II. The Προφῆται/Prophets, not that either Moses, or Job, David, Solomon were not also Prophets (at least in the broader notion and gift), since all Old Testament Scriptures is marked as the προφητικὸς λόγος, Prophetic word, and προφητεία/Prophecy, 2 Peter 1:19, 20, and Moses himself, if you set Christ aside, was the greatest Prophet of the Old Testament, Deuteronomy 18:15; but that both Moses, and Job, David, Solomon were Prophets, in gift, but not in the peculiar office and function (like Samuel, Isaiah, etc.): and in addition Moses was both a Prophet and a Lawgiver; Job, David, and Solomon were both Prophets and Poets: but Isaiah, Jeremiah, etc., were only Prophets. Now, these Prophets were of two sorts:



1. Prophets broadly so called and former, who, not being urged by the will of man, but borne by the Spirit of God,[1] composed the series of the Ecclesiastical history from the entrance into the land of Canaan unto the restoration of Jerusalem’s Temple. By the Hebrews they are called the נביאים ראשונים, Former Prophets. And they are the Books of Joshua, Judges, Ruth, Samuel, Kings, Chronicles, Esther, Ezra, and Nehemiah. And in these books are related:


a. The History of the land of Canaan, occupied, with Joshua as general, and subdued (Joshua 1-12), and also divided (Joshua 13-22); and of the final speeches and death of Joshua (Joshua 23, 24), in the Book of Joshua in twenty-four chapters.

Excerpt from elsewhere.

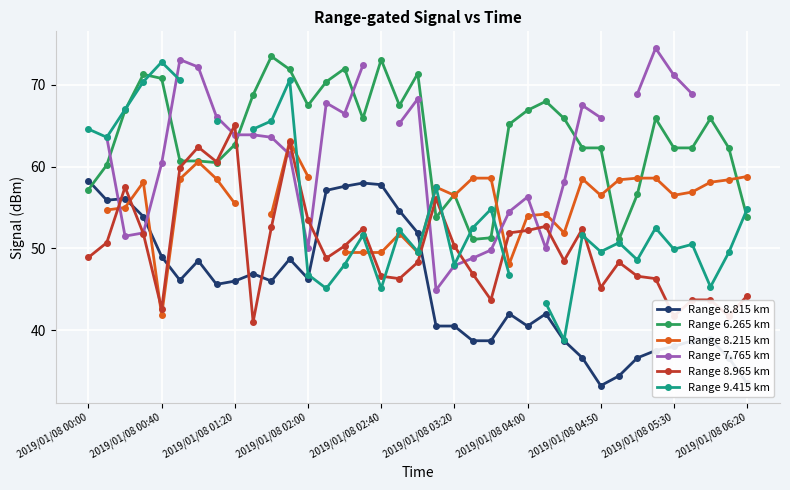

How many intersections are there between Range 6.265 km and Range 8.815 km?

1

b. The History of the standing Church and polity of Israel, under,



α. Fourteen Judges, in which is contained a history both of the government of the Elders after the death of Joshua (Judges 1:1-3:9), and of six oppressions, and of just so many Salvations of Israel by the Judges (Judges 3:9-16:31), and of the corruption of the people, because of which and the like they were so many times oppressed (Judges 17-21), in the Book of Judges in twenty-one chapters.

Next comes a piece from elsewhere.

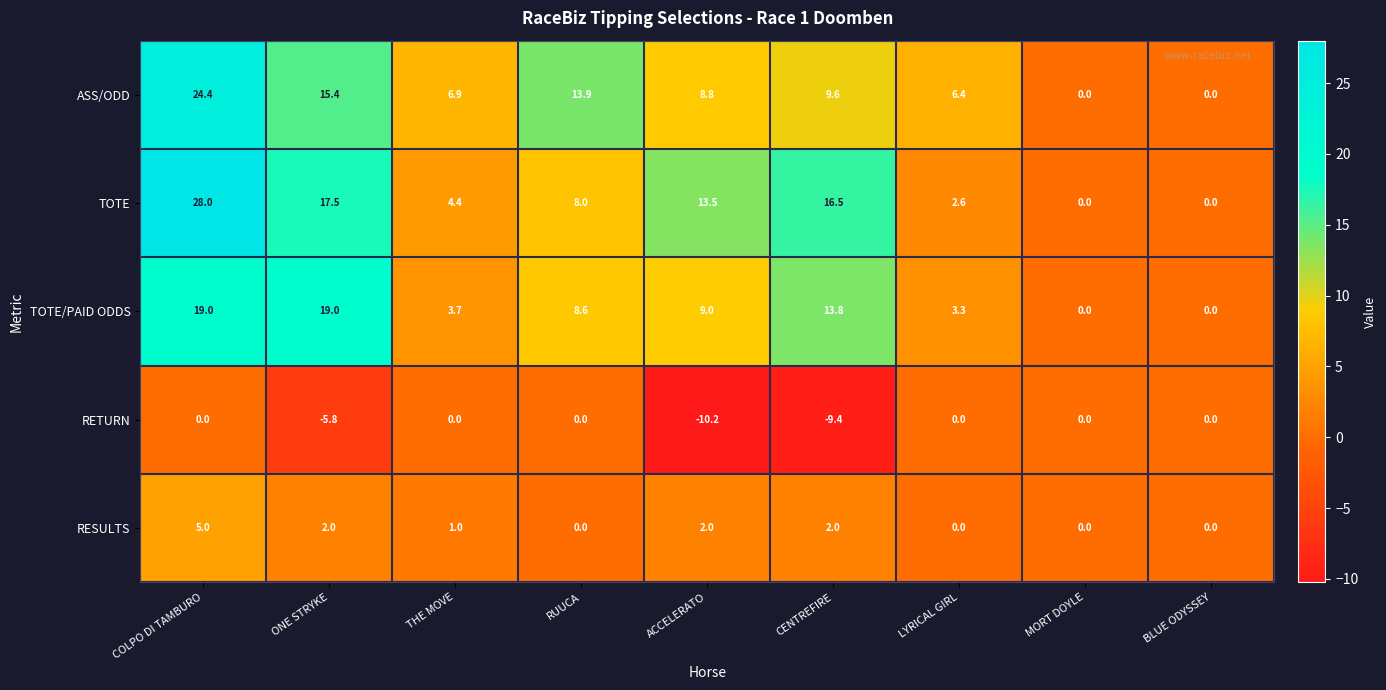

Which series has the widest spread of values?

TOTE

To the same pertains the history of Ruth, which was state of affairs both miserable (Ruth 1, 2), and more joyous (Ruth 3, 4), in the Book of Ruth in four chapters.


β. The Judges Eli and Samuel, and also King Saul, in which are narrated the matters conducted under Eli, the High Priest and Judge of the people (1 Samuel 1-4), then under Samuel, God’s Prophet and Judge (1 Samuel 5-12), then under King Saul, recently chosen and anointed (1 Samuel 13-31), in the Book of 1 Samuel in thirty-one chapters.